++++ Source passage ++++

Thursday, September 25, 2014

BRAVE HEARTS?




I don't know a lot about Scotland. I like the accent and the music and Robin Hall and Jimmy McGregor, Kenneth McKeller and an occasional wee dram. I was only there twice. The first time I had to be escorted to the plane by a Police unit after the Orange Order laid siege to a  public meeting I attended in Glasgow.

The other time was in Saint Andrews where we succeeded in getting the DUP  to cross the line and where the two Governments made promises they have yet to keep. The scenery is stupendous. Not unlike our own place. I know lots of people who have big Scottish connections. Pat Doherty, the West Tyrone MP, originated in the Gorbals of Glascow, though he is Irish through and through.  Pearse Doherty TD,  no relation of Pats, has a similar family history. They are not on their own.

Donegal,  their county, is like that. Especially the west of the county. Families have deep roots in both places. In times gone by young Donegal folk, and also many from the West of Ireland, some little more than boys or girls left their poor small holdings to hoke potatoes in Scotland. Tatie hoking was seasonal work. The tatie hokers lived in terrible conditions. Many of them in rough huts or Bothies.  The Donegal writer and poet Patrick McGill has written very memorable novels about the plight of these fine people. Their  conditions became a matter of public scandal in 1937 when  a fire in their accommodation killed 10 young men and boys between the ages of 13 and 23 from Achill Island. This happened in the town of Kirkintilloch just outside of Glasgow. Peadar O Donnell wrote a riveting pamphlet which helped rouse public consciousness about this injustice.


Like lots of exiles some of the Donegal exiles never returned to Ireland. Many of them stayed or moved on to England or North America. Those who stayed drifted into the cities. Here they suffered discrimination on account of their Catholicism. Glasgow Celtic was famously founded  by a Catholic priest to cater for the Donegal Irish who lived in great poverty in the slums of Glasgow. James Connolly one of our foremost political thinkers and activists was born into similar conditions in Edinburgh.

Billy Connolly, the Scottish comedian's stories of growing up in Glasgow are hilarious. They will also find an echo of life on the Falls Road or the Shankill, for that matter, for people of my generation or older. Billy's family hail from Galway.


 The west coast, especially the fishing communities in the North West have historic connections into the coastal regions of the north of Scotland. The island communities in particular.  Our Rathlin Island, a magical place in its own right, has dreamlike views of its neighbours in Islay. It was to here that Robert the Bruce fled from Scotland and where famously his sojourn with a spider who never gave up spinning his web, motivated Robert  to keep going.


The native song tradition in North Antrim is heavily influenced by Scots Gallic. So too is our folk tradition.  Ewen McColl in particular, was a huge influence on Luke Kelly, Christy Moore, the Fureys. The Black Family.

++++

## Requirement 1
Locate every line in the entries that contains the string "Entered", and copy each of those lines.

++++ Records ++++

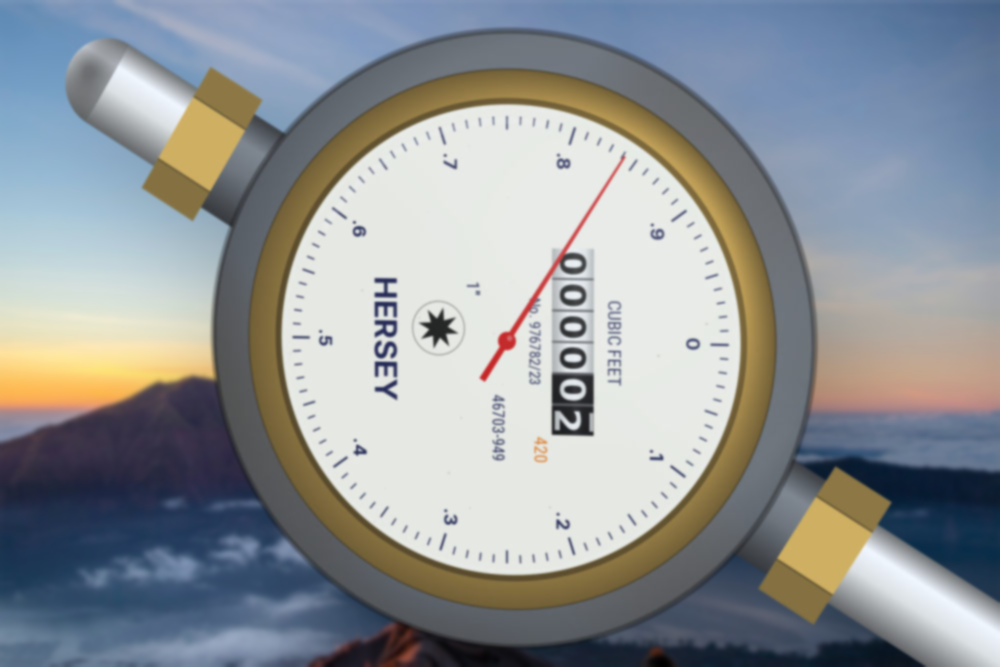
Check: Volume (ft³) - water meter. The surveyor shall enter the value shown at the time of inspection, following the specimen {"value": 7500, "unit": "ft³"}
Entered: {"value": 1.84, "unit": "ft³"}
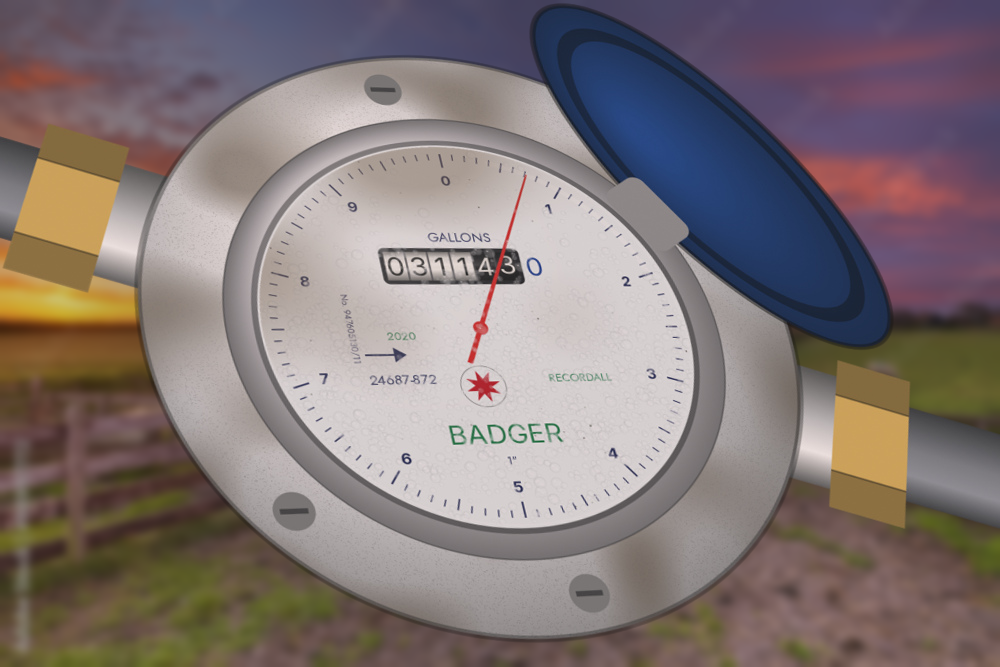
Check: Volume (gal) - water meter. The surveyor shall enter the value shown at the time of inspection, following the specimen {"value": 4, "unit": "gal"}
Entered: {"value": 311430.7, "unit": "gal"}
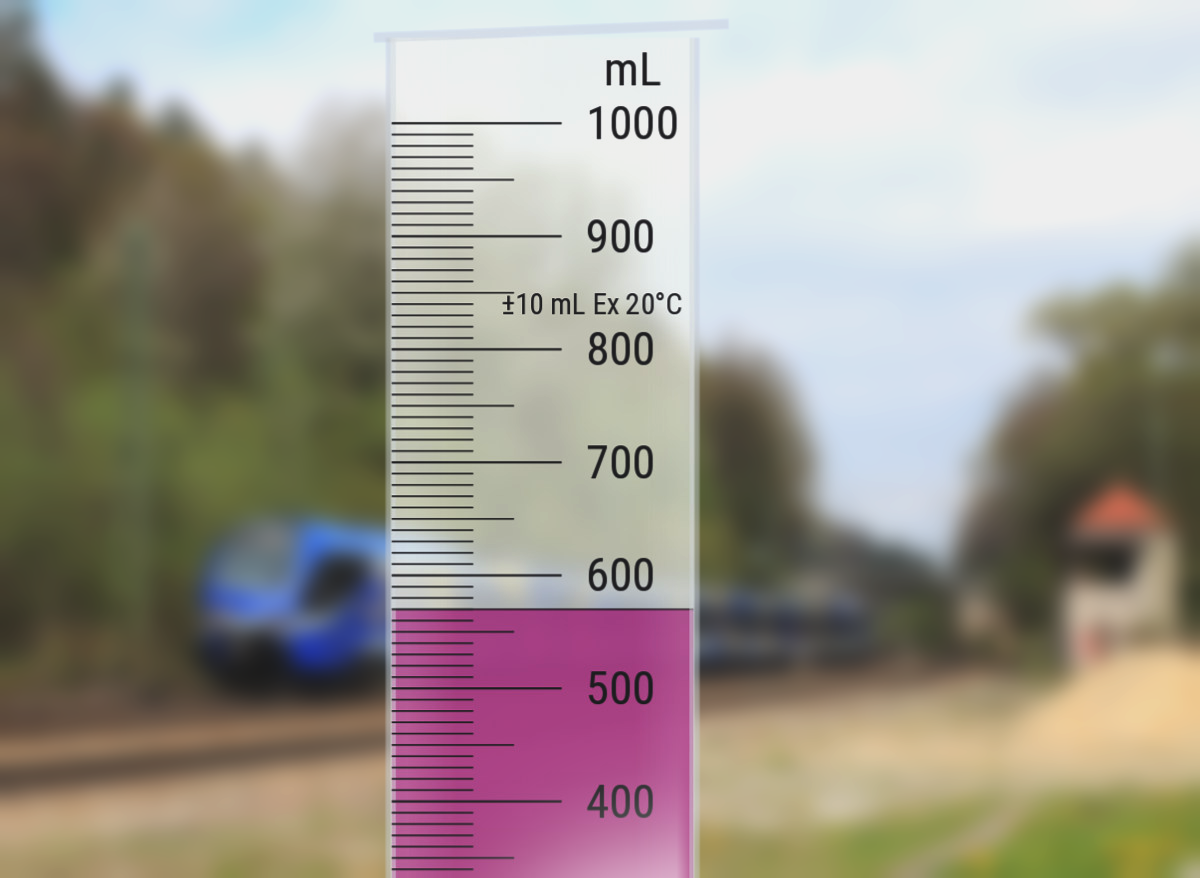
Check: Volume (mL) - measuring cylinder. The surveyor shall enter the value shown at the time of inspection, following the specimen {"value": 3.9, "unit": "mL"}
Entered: {"value": 570, "unit": "mL"}
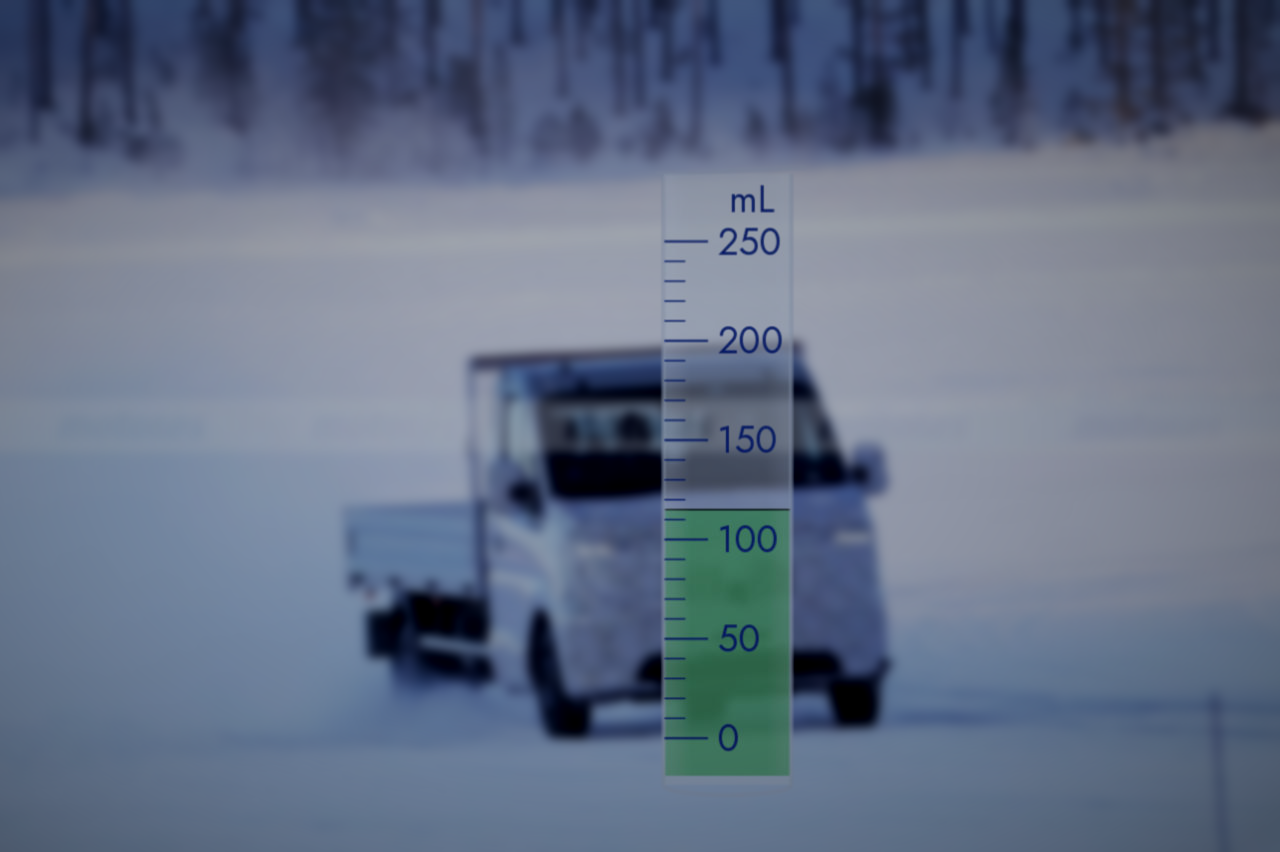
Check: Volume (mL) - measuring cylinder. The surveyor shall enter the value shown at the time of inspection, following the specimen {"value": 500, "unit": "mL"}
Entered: {"value": 115, "unit": "mL"}
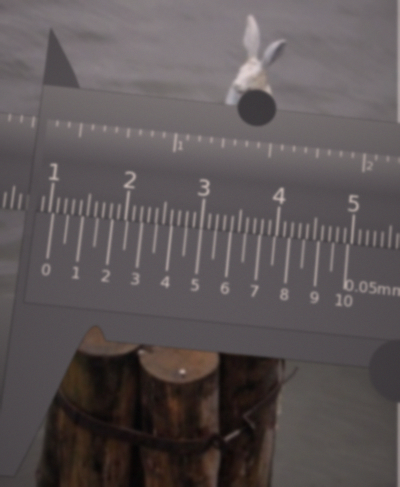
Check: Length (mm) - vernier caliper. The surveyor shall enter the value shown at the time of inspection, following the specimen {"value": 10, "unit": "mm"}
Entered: {"value": 10.5, "unit": "mm"}
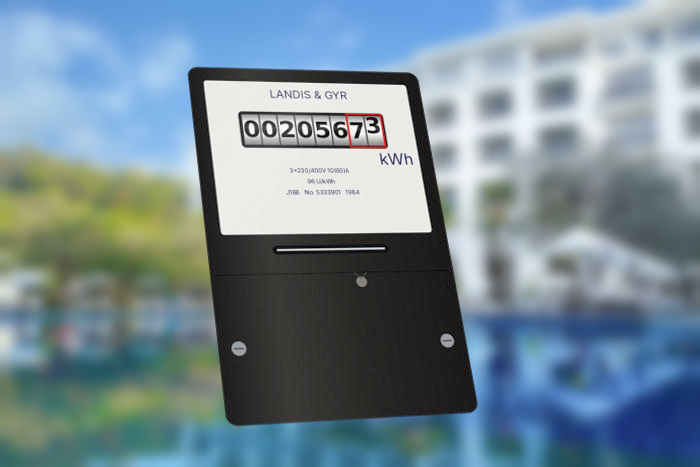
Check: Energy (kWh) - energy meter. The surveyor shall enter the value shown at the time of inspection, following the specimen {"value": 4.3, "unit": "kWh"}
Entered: {"value": 2056.73, "unit": "kWh"}
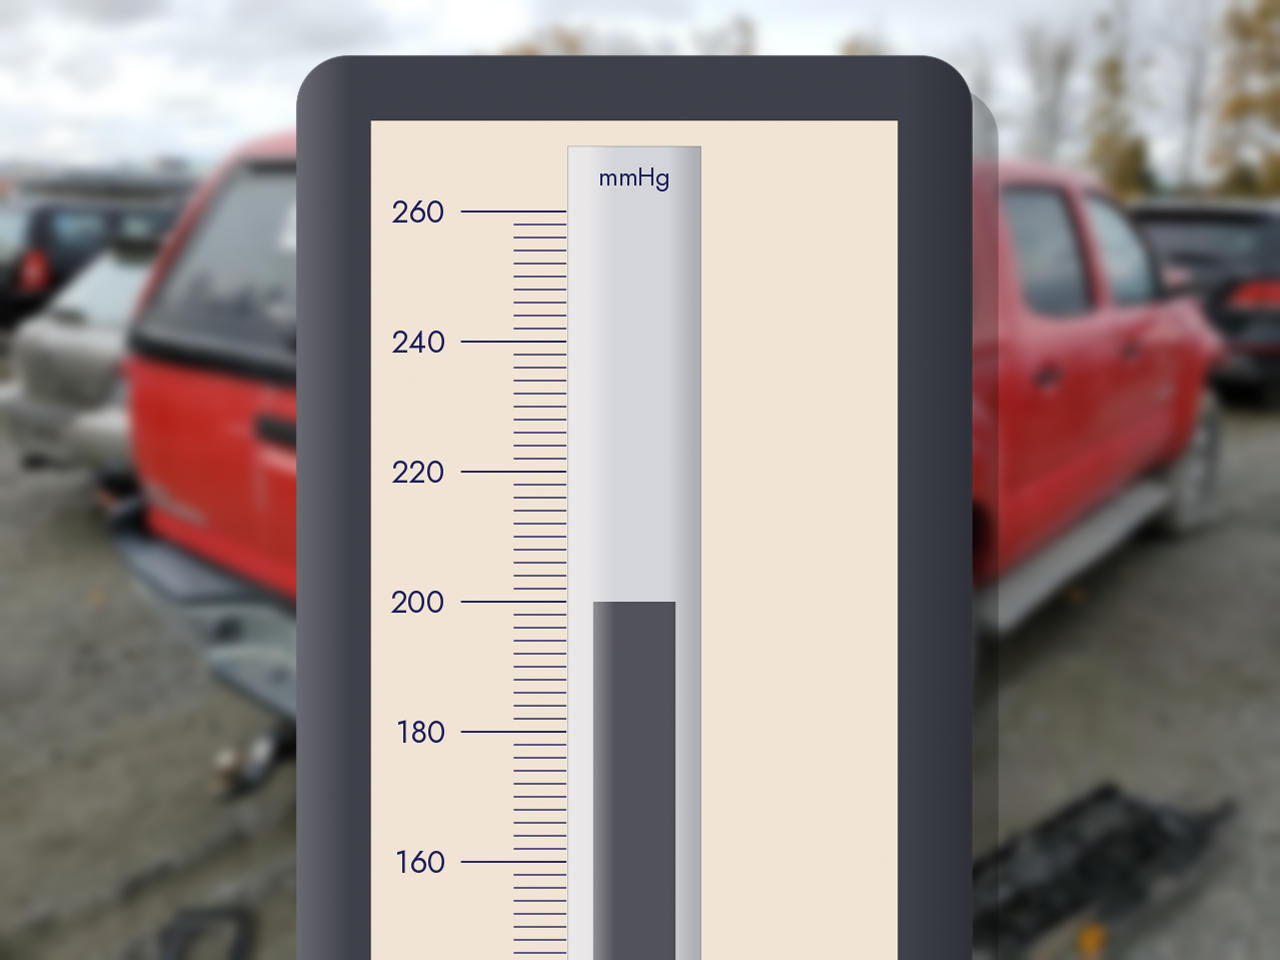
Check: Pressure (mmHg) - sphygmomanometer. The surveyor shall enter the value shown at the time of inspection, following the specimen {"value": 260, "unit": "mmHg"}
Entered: {"value": 200, "unit": "mmHg"}
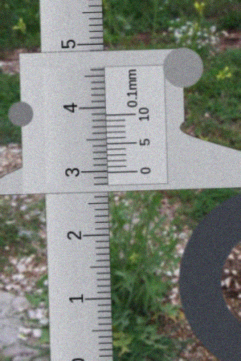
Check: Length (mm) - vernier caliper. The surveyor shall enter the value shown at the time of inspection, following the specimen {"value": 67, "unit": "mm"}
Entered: {"value": 29.8, "unit": "mm"}
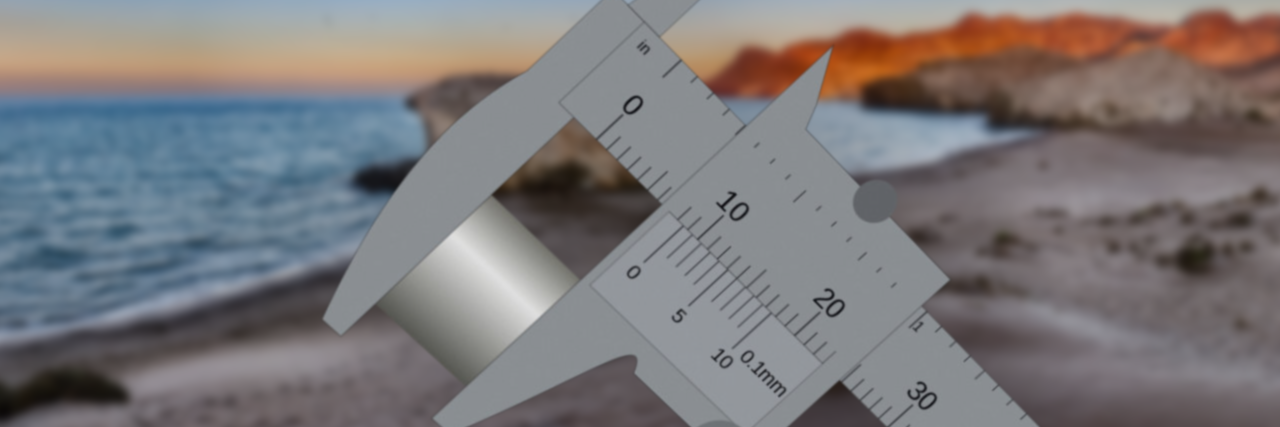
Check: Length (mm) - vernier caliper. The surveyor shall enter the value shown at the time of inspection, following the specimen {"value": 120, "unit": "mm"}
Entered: {"value": 8.6, "unit": "mm"}
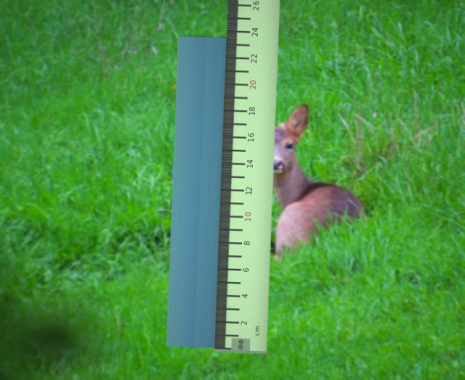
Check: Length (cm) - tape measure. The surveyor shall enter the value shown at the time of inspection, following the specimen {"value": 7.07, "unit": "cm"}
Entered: {"value": 23.5, "unit": "cm"}
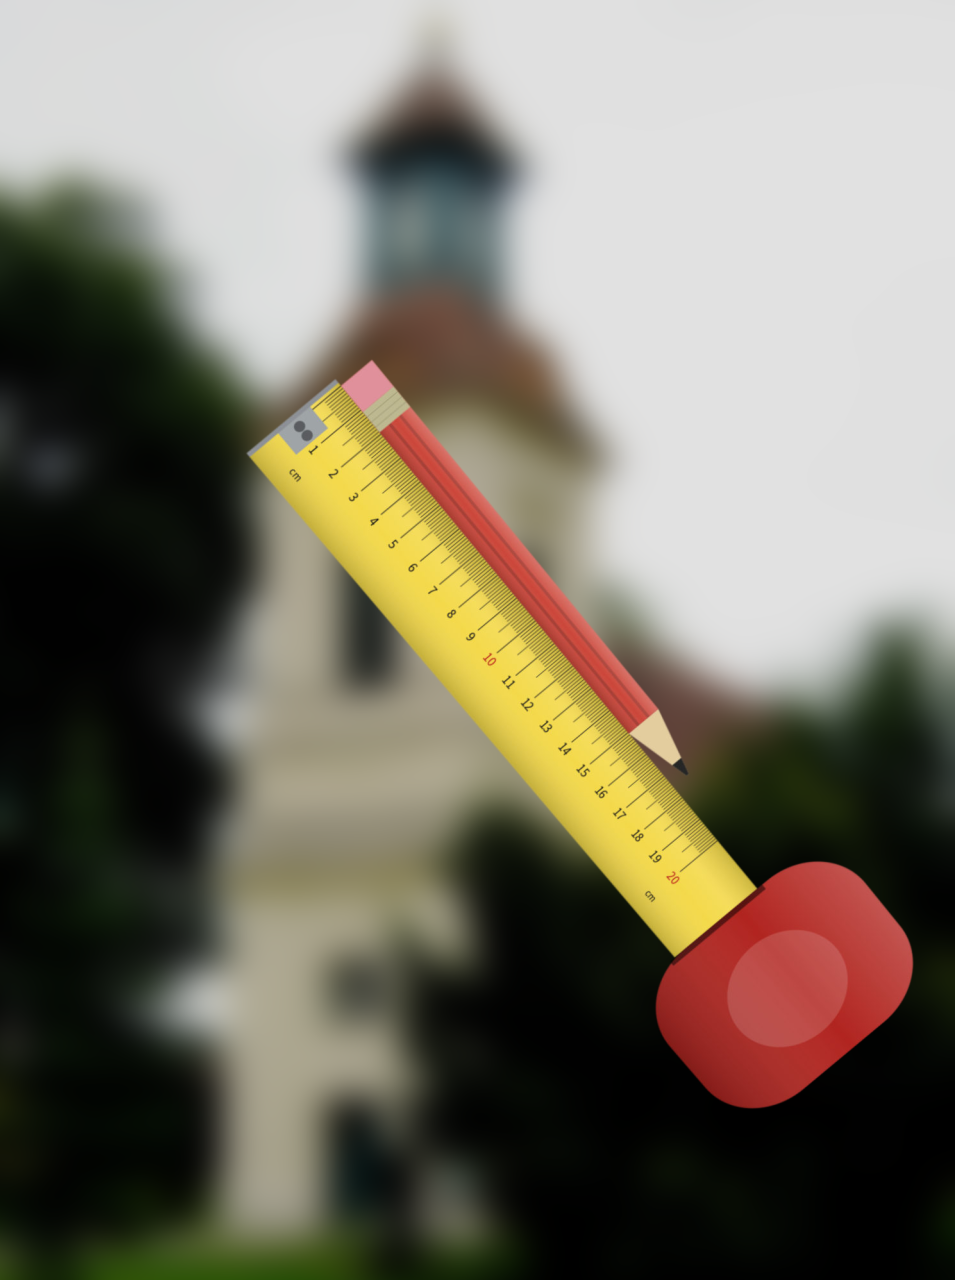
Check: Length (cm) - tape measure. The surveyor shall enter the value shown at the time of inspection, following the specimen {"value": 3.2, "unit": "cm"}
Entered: {"value": 17.5, "unit": "cm"}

++++

## Requirement 2
Does each statement below agree with the post about Scotland? Answer yes or no for each, quoting the deciding words from the post: (a) The 1937 fire killed young men and boys from Achill Island. (b) Billy Connolly's family comes from Donegal. (c) James Connolly was born in Glasgow.

## Task solution 1
Entered: {"value": 1.84, "unit": "ft³"}
Entered: {"value": 311430.7, "unit": "gal"}
Entered: {"value": 570, "unit": "mL"}
Entered: {"value": 115, "unit": "mL"}
Entered: {"value": 10.5, "unit": "mm"}
Entered: {"value": 2056.73, "unit": "kWh"}
Entered: {"value": 200, "unit": "mmHg"}
Entered: {"value": 29.8, "unit": "mm"}
Entered: {"value": 8.6, "unit": "mm"}
Entered: {"value": 23.5, "unit": "cm"}
Entered: {"value": 17.5, "unit": "cm"}

## Task solution 2
(a) Yes: "a fire in their accommodation killed 10 young men and boys between the ages of 13 and 23 from Achill Island"
(b) No: "Billy's family hail from Galway."
(c) No: "was born into similar conditions in Edinburgh"